My parents tell me I had the most beautiful eyes. When I was three though, something started going wrong with them. Doctors said it was glaucoma and I underwent an operation in my right eye. Soon after, my parents noticed that my right eye had some discharge coming out of it. When they contacted the doctor, he said it was normal but within a few days, my right eye completely disappeared and they rushed me back to the hospital. But I had already lost my right eye. The doctor immediately performed surgery to stop the infection from spreading. If he hadn’t been negligent, maybe we could have saved my right eye. By the time I turned 5, I had undergone six operations. With 20% vision left in my left eye, I was told to be very careful to make sure I did not lose it.
As a child, I went to a mainstream school. My twin sister was in the same class so it saved me from a fair bit of teasing and peer pressure. In Class 8, my school asked me to leave since they did not have the provisions necessary for a visually impaired student. My mother found out I could write my exams privately. That was the start of my education journey. I studied in private and gave exams with help of a scribe.
In 10th standard, I scored 80%. In Class 12, I scored 76%. I studied for college through correspondence and even translated my own college books from Hindi to English. I even did my Masters in English Literature. I learnt Braille, typing, computers, English, guitar – all on my own. When I got introduced to the miracle of a screen reader which reads everything on the screen, I learnt it on my own.

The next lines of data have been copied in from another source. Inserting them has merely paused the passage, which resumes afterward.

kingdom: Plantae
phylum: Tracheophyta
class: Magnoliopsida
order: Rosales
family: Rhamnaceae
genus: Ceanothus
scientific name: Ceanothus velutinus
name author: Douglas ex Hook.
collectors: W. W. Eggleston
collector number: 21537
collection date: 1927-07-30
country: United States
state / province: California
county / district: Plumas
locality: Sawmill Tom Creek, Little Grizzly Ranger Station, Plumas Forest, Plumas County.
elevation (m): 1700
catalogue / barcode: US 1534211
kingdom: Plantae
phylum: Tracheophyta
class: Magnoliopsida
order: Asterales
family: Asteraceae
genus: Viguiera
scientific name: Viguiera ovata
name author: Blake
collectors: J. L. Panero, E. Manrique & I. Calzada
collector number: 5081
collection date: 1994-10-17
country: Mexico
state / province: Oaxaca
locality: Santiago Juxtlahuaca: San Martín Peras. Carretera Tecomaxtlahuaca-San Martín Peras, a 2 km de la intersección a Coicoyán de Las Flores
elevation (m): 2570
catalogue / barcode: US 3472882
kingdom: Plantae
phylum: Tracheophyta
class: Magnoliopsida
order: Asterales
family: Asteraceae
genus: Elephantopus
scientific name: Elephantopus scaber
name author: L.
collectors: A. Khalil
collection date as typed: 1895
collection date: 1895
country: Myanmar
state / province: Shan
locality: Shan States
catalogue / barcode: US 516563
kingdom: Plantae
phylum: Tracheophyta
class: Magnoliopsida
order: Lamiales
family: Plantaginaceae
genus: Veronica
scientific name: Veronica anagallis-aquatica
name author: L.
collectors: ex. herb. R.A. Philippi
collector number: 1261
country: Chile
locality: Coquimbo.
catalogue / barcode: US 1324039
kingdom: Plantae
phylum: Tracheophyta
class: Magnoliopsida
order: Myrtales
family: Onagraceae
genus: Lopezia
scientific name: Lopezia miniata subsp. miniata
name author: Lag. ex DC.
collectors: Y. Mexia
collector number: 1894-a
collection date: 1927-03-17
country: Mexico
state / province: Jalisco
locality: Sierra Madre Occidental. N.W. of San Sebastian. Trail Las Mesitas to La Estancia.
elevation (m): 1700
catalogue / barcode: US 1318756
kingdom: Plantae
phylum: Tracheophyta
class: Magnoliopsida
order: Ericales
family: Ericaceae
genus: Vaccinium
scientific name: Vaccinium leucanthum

My friends, twin sister and my brother left the place Naya Nangal for better opportunities. I decided not to. I wanted to stay back and raise awareness about disability and the opportunities technology has to offer. I did not want another child to go through the things I did. I have faced and still face a lot of discrimination. In parties, people wish my sister and brother but ignore me. When relatives visit home, they inquire about my sister’s wedding but seldom ask about mine, even if I am right next to her. Recently, I was asked not to enter the karate class, though I was paying twice the fee and had already secured a green belt. One day, I know I will get the black belt and train other visually impaired girls.
When someone says, I can’t, I go ahead and do it. Today, I work as an RJ, a senior content writer sitting right in my house, and conduct Sensitisation Sessions in the schools around my area on issues of disability. I even did paragliding in Kullu Manali and hope to travel by myself to different places one day. Today, I can confidently say – even though I am visually impaired, the world is a beautiful place!